Mom stands up, looks around for a towel of some sort, and finally wipes her muddy hands on her black pants. “I just can’t picture how this batch of mud is eventually going to make a suitable house for you and your baby. I don’t understand why you’re doing this, Olive.”
“I know it’s hard to picture, but it’s going to be great, Mom. I’m not the first to do this, you know.”
“Well, I do know that if you’re serious about marrying the Earth, we’re going to do it right.”
So I found myself, just beginning to show, in a sheer gold chiffon toga wearing a crown of wheat on my head while she painted me in a field of golden wheat. It didn’t stop there. Next, I wore a short green chiffon toga with a crown of Russian olive leaves and willow leaves in a thicket near a creek. At first, I was peeking out around a tree, sort of hugging it, but then Mom decided I should be entwined in the branches of the tree, so she gave me a leg up and I scratched myself all up finding a position aesthetically pleasing and interesting to paint. After that, she painted me in the green toga again in a field of Grandma’s sunflowers, but this time I wore the gold chiffon on my head with a wreath of sunflowers over it. Last, she really pushed it by getting me to stand in the pond wrapped in blue chiffon with a crown of lily pads on my head. The lily pads were big and kept flopping in my face. I know there had to be snakes nearby, too. Still, Mom seemed genuinely happy for the first time I can remember, so I stood in the slime and did whatever she asked.
That night, Mom, Beatrice, Grandma Pearl, and I go to the Summerville Fourth of July supper picnic in Memorial Park. Grandma leads us to the potluck table and sets down her snake kabobs. Beatrice is horrified. I survey the other things on the table. All the potluck dishes appear to have mayonnaise in them. I have a new and intense revulsion to mayonnaise.

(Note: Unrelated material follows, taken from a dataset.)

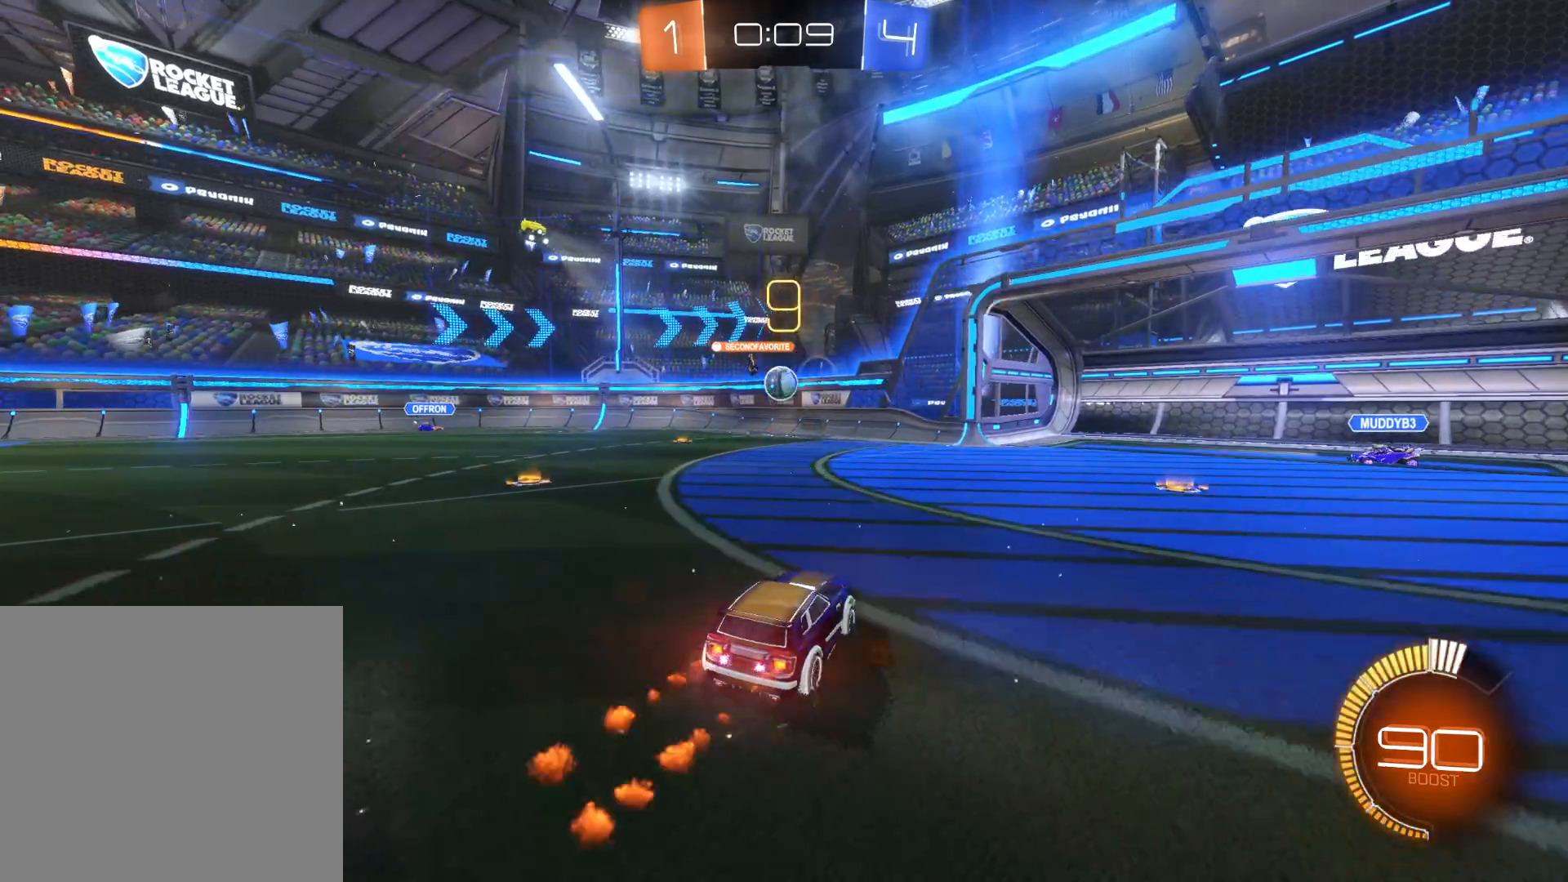
{"buttons": ["CROSS", "CIRCLE", "R2"], "left_stick": "down", "right_stick": "center", "events": [[100, "left_stick", "down-left"], [266, "CIRCLE", "up"], [333, "left_stick", "down"], [350, "CIRCLE", "down"], [350, "CROSS", "down"]]}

Men barbecue, children chase each other, and people sit on blankets eating their mayonnaise-based foods. I catch a whiff of something that smells good and follow it to, of all things, a hot dog stand. I give the man two dollars, take my hot dog, and sink my teeth into it. While I chew, I realize it needs catsup and mustard.
I look up to see Hazel smiling at me. “How is that hot dog treating you?”
“The baby wanted a hot dog,” I say with a shrug. “I didn’t even like these when I was a kid.”
“It’s a mystery,” she says with a chuckle.
“We’re over there,” I tell her, point to the others, and make my way back.
Sitting there on the blanket with my grandmas and my mom, and my hot dog, and looking at the fathers begin to set off their safe and sane fireworks in the sandbox, I’m happy. I watch some children with sparklers and some that chase each other and smile, knowing that’s what lies ahead for my little one.
Anna on Coming Home
(July 7)
On the way home, I think of paintings I’d like to do of Jade, with her white body next to white Aspen tree trunks and her golden-orange hair with the golden-orange autumn leaves. In autumn, the leaves will be the same color as her hair. I suppose I mostly think about art to keep myself from thinking about Phil and the decisions I should probably be making. Neither of us is getting much from this arrangement. He gets a house-keeper and a cook, and I get my expenses covered. I feel like I still need some time to develop a vision of what my new life could look like before I take any leaps.
When I finally reach Mont Soleil, I notice pictures of Aretha on every telephone pole. Uh-oh. I stop by Jade’s house on the way home. A handsome man answers her door.